• **Work to be completed**: Count the lines in the material below that contain the string "Deutscher". Reply with only that number.

====================

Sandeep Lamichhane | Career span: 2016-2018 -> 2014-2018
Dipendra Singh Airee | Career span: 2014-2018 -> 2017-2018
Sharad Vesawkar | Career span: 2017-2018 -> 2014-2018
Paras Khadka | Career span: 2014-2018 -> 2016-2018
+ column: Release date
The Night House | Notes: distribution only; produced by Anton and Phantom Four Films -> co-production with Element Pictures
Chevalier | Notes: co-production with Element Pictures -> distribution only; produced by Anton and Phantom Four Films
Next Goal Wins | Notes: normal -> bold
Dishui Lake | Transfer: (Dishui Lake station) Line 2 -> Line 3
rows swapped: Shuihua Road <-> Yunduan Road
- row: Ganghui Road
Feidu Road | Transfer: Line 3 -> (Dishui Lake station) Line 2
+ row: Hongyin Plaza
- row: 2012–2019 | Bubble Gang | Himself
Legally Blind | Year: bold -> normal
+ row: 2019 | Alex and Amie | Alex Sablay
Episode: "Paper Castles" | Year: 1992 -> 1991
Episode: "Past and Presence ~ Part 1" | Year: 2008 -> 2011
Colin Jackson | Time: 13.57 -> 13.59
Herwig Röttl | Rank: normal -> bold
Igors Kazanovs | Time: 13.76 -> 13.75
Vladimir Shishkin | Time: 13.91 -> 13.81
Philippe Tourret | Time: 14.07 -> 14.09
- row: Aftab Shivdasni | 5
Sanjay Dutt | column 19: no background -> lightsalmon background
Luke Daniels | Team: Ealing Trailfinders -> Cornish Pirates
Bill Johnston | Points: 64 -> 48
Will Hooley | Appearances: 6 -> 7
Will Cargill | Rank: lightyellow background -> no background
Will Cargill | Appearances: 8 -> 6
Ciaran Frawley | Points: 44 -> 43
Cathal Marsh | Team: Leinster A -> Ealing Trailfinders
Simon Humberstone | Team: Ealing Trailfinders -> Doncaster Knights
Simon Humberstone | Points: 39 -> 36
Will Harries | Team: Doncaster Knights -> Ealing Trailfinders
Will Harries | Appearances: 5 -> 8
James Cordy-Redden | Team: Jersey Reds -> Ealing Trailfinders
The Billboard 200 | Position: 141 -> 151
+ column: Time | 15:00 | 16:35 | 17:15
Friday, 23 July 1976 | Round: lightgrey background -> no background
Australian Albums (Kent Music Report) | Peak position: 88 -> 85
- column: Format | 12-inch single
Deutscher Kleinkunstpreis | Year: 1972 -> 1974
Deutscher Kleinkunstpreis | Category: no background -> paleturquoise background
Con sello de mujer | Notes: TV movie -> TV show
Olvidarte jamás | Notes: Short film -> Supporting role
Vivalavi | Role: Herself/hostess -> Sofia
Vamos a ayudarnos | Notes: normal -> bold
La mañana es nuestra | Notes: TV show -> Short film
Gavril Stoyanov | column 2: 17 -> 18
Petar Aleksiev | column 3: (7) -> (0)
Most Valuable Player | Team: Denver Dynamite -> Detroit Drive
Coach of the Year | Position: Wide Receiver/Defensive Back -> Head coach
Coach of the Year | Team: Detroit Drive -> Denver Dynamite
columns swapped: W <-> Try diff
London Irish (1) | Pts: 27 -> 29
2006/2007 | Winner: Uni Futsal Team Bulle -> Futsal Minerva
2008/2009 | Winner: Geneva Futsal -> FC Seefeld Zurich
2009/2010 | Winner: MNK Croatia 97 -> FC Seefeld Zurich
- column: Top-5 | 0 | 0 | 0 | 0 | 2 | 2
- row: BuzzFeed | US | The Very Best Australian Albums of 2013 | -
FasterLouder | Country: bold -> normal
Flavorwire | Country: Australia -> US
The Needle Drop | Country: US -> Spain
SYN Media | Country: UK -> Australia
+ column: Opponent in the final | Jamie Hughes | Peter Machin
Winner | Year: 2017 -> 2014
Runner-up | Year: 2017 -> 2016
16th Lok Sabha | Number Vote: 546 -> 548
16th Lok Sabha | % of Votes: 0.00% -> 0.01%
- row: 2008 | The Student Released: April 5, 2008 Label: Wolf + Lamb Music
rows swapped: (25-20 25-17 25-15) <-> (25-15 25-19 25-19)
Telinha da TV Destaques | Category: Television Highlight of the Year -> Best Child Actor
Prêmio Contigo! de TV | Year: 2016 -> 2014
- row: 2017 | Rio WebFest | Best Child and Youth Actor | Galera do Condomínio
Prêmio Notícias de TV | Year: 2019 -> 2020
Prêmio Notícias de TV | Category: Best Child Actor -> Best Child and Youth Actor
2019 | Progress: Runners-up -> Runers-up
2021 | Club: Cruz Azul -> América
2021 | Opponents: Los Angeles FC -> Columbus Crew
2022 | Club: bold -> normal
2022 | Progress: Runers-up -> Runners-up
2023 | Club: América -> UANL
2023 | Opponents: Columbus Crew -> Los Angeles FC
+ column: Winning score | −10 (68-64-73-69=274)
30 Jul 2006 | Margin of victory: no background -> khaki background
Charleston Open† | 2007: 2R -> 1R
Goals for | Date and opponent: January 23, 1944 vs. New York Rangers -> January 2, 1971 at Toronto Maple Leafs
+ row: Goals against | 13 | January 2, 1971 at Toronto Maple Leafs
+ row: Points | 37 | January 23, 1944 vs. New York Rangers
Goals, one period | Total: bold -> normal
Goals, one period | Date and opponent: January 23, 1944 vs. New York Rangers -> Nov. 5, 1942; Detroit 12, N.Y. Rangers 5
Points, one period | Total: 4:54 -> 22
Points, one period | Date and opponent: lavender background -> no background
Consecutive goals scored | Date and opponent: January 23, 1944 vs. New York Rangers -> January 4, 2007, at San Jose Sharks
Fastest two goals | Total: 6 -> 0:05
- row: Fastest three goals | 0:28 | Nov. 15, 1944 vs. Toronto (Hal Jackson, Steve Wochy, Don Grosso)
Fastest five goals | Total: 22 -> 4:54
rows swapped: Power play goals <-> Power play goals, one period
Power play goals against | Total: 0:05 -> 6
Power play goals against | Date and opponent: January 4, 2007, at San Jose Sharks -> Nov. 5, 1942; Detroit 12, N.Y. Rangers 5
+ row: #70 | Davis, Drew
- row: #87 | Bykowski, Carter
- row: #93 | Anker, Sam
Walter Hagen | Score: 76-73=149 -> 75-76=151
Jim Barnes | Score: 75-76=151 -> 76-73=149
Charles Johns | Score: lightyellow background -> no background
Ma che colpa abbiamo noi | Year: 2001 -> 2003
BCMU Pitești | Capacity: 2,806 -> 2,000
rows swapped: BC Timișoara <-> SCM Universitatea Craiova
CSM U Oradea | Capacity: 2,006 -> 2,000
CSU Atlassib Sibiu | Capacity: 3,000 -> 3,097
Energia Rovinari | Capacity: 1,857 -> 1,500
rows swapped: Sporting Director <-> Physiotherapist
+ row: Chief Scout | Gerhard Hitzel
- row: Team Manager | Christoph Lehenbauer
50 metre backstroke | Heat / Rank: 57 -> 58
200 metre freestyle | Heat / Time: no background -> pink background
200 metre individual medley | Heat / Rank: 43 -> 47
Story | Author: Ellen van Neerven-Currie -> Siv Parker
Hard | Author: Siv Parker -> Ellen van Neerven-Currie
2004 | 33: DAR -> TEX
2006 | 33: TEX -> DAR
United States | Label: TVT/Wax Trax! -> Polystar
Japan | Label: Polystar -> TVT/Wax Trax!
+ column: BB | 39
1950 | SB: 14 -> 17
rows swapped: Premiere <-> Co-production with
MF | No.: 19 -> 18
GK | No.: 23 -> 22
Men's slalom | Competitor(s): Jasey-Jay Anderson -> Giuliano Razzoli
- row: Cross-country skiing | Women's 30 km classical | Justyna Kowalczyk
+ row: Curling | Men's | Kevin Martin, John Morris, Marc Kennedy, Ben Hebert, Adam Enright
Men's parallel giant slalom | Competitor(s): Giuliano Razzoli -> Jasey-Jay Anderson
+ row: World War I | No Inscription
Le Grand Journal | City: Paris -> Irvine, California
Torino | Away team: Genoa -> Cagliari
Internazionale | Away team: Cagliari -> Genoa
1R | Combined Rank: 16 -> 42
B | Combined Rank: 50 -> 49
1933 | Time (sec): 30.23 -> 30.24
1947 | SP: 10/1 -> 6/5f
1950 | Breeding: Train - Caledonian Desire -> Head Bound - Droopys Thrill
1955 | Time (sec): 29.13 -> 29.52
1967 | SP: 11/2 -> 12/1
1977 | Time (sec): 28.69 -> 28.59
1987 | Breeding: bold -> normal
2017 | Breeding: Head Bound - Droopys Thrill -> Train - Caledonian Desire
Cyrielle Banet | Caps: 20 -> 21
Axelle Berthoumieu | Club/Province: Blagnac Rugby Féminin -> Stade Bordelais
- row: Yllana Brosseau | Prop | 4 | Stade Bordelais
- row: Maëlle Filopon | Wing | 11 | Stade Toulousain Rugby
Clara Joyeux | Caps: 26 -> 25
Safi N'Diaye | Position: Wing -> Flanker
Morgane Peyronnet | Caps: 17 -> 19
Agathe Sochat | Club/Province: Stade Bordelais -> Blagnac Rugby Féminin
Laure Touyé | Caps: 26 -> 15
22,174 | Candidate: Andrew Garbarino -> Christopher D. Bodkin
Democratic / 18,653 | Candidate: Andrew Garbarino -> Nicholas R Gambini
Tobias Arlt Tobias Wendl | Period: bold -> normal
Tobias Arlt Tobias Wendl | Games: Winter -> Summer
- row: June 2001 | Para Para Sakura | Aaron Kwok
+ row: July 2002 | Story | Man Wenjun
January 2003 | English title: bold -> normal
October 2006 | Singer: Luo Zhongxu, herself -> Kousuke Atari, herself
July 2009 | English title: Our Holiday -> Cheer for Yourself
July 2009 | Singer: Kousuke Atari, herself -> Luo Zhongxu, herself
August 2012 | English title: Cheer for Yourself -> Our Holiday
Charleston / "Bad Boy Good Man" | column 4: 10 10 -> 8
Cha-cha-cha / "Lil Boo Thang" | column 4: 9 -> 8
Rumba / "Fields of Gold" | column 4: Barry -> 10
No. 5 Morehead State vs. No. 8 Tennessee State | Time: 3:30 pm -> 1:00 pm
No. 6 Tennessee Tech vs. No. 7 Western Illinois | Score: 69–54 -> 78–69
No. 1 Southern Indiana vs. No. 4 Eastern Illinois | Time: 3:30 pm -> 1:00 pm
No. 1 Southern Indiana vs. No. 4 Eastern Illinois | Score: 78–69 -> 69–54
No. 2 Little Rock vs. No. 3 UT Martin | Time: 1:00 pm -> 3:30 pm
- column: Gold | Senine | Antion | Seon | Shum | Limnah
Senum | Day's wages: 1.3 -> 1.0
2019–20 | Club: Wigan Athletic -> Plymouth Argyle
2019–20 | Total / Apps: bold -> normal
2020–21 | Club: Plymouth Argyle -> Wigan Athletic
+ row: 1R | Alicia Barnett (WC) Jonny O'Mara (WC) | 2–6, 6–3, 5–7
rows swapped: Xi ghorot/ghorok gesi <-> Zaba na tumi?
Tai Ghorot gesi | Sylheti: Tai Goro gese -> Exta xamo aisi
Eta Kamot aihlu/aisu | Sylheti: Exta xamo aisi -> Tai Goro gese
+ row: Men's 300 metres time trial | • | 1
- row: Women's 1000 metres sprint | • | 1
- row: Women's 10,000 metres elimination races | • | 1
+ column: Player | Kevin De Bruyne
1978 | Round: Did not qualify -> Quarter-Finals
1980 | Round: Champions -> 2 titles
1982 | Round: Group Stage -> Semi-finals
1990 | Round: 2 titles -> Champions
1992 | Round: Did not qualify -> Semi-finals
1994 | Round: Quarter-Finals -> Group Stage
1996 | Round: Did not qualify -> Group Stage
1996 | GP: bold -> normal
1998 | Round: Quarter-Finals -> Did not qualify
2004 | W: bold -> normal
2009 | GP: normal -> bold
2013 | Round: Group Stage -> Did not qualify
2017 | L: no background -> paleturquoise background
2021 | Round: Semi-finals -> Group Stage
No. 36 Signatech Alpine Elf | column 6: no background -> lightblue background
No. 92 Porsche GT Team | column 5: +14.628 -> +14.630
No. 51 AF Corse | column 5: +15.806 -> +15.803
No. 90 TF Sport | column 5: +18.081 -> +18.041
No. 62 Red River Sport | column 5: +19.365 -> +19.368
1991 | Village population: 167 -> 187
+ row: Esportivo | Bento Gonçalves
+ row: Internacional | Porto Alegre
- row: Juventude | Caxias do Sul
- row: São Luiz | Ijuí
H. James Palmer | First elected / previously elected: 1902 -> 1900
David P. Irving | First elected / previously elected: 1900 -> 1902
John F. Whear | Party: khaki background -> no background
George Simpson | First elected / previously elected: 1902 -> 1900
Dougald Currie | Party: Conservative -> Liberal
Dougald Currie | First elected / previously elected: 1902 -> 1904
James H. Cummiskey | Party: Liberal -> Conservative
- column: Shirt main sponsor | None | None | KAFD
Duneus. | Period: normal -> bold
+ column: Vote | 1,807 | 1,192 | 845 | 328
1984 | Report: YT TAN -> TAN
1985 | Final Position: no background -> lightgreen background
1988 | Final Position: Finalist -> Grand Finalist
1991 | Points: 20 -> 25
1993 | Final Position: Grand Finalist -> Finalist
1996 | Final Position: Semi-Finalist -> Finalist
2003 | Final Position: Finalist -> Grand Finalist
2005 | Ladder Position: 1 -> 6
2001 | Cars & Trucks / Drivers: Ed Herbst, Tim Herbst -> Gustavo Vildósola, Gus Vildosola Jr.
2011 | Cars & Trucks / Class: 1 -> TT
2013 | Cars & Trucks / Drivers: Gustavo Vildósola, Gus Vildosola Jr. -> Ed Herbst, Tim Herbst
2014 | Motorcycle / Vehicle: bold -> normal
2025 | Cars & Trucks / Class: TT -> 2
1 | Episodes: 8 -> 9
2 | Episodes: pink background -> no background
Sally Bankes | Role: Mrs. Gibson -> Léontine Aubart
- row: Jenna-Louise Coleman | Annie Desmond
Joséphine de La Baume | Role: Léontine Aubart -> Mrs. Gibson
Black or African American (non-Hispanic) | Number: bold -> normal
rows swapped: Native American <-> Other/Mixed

====================

• **Task output**: 2